* [Instruction]
Write the records out again exactly, leaving no images in.
+ + + +
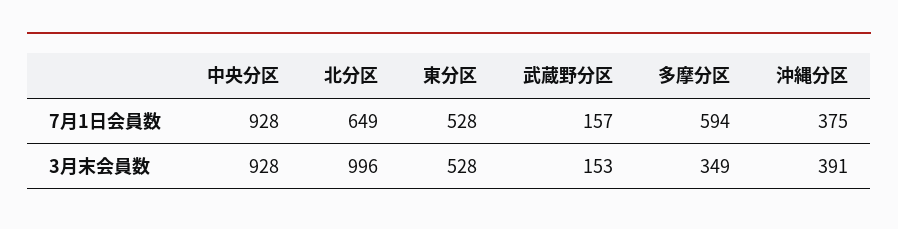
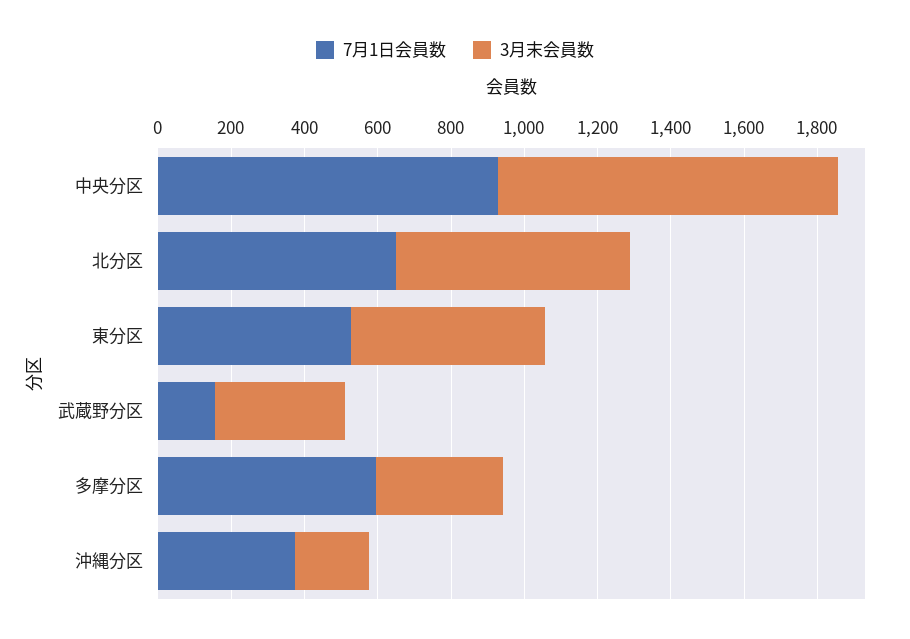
  {
    "7月1日会員数": {
      "中央分区": 928,
      "北分区": 649,
      "東分区": 528,
      "武蔵野分区": 157,
      "多摩分区": 594,
      "沖縄分区": 375
    },
    "3月末会員数": {
      "中央分区": 928,
-     "北分区": 996,
+     "北分区": 650,
      "東分区": 528,
-     "武蔵野分区": 153,
+     "武蔵野分区": 350,
      "多摩分区": 349,
-     "沖縄分区": 391
+     "沖縄分区": 200
    }
  }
+ + + +
* [Response]
  {
    "7月1日会員数": {
      "中央分区": 928,
      "北分区": 649,
      "東分区": 528,
      "武蔵野分区": 157,
      "多摩分区": 594,
      "沖縄分区": 375
    },
    "3月末会員数": {
      "中央分区": 928,
-     "北分区": 996,
+     "北分区": 650,
      "東分区": 528,
-     "武蔵野分区": 153,
+     "武蔵野分区": 350,
      "多摩分区": 349,
-     "沖縄分区": 391
+     "沖縄分区": 200
    }
  }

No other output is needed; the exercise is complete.